• TASKS AND EXERCISES:
1) List every definition of "professional" that the blog post below quotes from the online Merriam-Webster Dictionary.
2) Please condense the paragraph of the blog post below that begins "It has been a rough couple of years" into a short bulleted list that keeps its main points.
3) In the blog post below, what does the writer end up doing on the internet when trying to post something?

• PROVIDED TEXT:
Resurrection Day / OR / The Day My Blog Came Out of a Coma

It's been a long time. So long that every time I try to post something, I end up distracted on the internet, scrolling through the posts of my facebook friends or searching for a job on craigslist because--let's face it people--authors are underpaid.

But here I am, ready to bleed on this page, not sure if it will be more like a drip, drip, or a constant steady flow.

It has been a rough couple of years. Let me first say that I am not posting this because I want sympathy, because I absolutely don't. I'm not sending this out to whine; I've done plenty of that. This post is simply an act of putting the pulse back into my blog and explaining why it died in the first place, which is complicated and may take a while. Not that I feel the need to explain, but it sort of represents the direction I want this blog to go. If I am going to blog, it has to be my way.

First, let me tell you what I think of the word "professional," because I've been told this is important to an author who blogs, and it is something I see when I take a trip through cyberspace checking out what this writer or that writer said on their blog today.

The online Merriam-Webster Dictionary defines professional as "of, relating to, or characteristic of a profession." Or perhaps these are the definitions I want: "(1) :  characterized by or conforming to the technical or ethical standards of a profession (2) :  exhibiting a courteous, conscientious, and generally businesslike manner in the workplace."

• INFORMATION SHOWN:

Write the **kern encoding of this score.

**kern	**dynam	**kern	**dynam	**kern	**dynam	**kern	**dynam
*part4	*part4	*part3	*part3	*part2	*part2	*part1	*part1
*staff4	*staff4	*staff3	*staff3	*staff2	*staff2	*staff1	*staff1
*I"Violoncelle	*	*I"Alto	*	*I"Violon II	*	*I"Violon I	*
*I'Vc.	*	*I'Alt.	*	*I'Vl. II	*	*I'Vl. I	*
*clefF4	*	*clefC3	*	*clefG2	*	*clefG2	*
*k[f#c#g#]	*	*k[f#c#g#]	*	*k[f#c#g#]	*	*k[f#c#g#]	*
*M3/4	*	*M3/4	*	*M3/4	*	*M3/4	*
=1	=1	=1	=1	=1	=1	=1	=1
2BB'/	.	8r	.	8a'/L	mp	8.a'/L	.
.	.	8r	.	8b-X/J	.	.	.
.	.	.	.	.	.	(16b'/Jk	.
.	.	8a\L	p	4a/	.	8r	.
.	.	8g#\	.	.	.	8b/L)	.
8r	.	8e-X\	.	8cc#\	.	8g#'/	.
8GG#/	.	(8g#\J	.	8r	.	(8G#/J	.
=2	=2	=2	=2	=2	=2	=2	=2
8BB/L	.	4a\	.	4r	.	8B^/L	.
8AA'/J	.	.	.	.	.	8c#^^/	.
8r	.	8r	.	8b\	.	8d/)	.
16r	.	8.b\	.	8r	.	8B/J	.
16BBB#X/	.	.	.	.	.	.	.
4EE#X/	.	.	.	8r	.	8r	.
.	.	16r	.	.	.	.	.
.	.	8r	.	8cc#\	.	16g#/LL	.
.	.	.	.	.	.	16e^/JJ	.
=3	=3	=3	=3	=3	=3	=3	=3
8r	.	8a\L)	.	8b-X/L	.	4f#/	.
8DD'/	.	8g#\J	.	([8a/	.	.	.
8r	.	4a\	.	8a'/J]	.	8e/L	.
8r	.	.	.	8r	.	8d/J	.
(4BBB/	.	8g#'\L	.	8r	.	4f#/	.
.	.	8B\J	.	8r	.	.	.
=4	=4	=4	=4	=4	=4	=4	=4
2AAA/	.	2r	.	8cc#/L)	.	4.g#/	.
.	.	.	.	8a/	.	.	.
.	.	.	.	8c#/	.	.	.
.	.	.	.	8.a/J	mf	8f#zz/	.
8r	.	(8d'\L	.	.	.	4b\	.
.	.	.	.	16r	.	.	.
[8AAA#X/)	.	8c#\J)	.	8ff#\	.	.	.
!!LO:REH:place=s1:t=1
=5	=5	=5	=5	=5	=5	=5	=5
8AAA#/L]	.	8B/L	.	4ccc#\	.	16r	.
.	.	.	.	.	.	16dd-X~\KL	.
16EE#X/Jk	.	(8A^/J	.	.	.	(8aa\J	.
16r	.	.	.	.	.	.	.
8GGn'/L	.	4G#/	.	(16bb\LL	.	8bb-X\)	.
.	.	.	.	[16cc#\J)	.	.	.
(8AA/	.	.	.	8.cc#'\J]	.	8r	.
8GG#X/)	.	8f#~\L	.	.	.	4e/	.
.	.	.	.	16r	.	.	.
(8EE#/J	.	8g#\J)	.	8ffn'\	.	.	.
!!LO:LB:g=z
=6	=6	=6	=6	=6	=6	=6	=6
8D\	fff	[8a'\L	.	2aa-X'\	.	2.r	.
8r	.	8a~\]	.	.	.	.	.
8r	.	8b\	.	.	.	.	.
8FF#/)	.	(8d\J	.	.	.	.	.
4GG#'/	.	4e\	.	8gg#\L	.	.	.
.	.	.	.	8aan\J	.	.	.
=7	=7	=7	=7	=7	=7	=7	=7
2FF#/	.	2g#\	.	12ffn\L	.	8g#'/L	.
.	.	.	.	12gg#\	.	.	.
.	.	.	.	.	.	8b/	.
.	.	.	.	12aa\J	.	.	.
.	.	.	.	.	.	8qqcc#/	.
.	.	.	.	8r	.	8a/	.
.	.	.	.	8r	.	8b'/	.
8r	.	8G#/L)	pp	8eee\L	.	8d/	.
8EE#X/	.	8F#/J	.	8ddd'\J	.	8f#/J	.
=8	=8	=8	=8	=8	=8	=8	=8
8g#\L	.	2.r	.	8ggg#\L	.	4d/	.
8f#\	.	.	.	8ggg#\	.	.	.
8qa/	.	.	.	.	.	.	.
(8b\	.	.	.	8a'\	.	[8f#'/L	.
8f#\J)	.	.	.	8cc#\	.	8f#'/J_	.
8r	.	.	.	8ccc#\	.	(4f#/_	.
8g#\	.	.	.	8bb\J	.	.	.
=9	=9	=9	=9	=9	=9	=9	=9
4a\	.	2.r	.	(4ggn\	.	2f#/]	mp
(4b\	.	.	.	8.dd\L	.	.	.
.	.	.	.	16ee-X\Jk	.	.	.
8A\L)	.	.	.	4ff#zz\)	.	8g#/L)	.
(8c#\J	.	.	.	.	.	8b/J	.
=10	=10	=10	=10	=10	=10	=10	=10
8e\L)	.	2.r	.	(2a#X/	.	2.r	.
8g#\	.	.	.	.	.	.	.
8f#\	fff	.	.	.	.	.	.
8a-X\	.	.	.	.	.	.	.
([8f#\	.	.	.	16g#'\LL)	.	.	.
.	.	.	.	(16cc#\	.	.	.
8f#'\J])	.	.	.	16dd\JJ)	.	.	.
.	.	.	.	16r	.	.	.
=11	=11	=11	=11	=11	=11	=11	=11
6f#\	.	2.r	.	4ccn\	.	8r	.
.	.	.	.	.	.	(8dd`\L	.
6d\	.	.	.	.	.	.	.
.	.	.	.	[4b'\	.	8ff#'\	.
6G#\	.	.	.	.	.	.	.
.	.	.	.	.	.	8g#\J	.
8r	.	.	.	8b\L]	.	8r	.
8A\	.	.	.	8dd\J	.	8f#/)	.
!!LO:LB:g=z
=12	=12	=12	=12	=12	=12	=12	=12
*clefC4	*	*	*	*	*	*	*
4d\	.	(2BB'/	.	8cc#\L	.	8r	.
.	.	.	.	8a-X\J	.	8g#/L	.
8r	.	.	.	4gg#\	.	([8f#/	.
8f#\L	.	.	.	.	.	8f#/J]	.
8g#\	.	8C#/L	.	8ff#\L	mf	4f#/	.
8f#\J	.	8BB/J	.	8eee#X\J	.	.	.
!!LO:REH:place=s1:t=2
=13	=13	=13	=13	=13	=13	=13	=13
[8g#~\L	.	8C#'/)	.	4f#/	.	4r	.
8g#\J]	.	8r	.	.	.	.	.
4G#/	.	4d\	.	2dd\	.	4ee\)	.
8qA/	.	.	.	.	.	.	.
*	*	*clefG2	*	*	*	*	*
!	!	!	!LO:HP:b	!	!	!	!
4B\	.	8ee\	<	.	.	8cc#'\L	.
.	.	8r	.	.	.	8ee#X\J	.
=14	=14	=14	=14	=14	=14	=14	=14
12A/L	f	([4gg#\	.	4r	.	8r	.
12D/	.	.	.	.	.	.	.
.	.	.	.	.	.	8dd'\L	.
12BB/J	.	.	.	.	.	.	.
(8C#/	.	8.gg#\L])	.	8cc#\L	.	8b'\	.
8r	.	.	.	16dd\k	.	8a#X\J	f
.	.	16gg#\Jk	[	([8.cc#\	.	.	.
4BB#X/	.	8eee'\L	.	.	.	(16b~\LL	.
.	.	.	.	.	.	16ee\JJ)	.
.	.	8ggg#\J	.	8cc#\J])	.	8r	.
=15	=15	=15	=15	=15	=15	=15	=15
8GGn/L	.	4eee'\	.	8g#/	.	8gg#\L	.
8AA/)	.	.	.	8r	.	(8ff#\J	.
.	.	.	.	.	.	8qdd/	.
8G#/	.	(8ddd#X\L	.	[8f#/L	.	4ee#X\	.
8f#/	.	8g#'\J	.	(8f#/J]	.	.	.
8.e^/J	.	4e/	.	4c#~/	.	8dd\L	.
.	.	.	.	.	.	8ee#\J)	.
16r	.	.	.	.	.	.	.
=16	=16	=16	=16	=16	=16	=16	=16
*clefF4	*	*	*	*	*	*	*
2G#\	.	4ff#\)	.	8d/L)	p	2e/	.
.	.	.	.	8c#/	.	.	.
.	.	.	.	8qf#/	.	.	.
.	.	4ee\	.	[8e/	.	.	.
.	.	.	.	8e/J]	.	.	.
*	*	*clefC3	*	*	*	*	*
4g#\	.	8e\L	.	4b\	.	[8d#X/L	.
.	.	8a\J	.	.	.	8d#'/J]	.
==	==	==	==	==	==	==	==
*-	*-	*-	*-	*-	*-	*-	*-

• EXPECTED OUTPUTS:
1)
- "of, relating to, or characteristic of a profession"
- "characterized by or conforming to the technical or ethical standards of a profession"
- "exhibiting a courteous, conscientious, and generally businesslike manner in the workplace"

2)
- The past couple of years have been rough.
- The writer isn't posting for sympathy or to whine.
- The post aims to revive the blog and explain why it died, which is complicated.
- The explanation reflects the direction the writer wants the blog to take.
- If the writer is going to blog, it has to be the writer's way.

3) Scrolling through the posts of facebook friends or searching for a job on craigslist.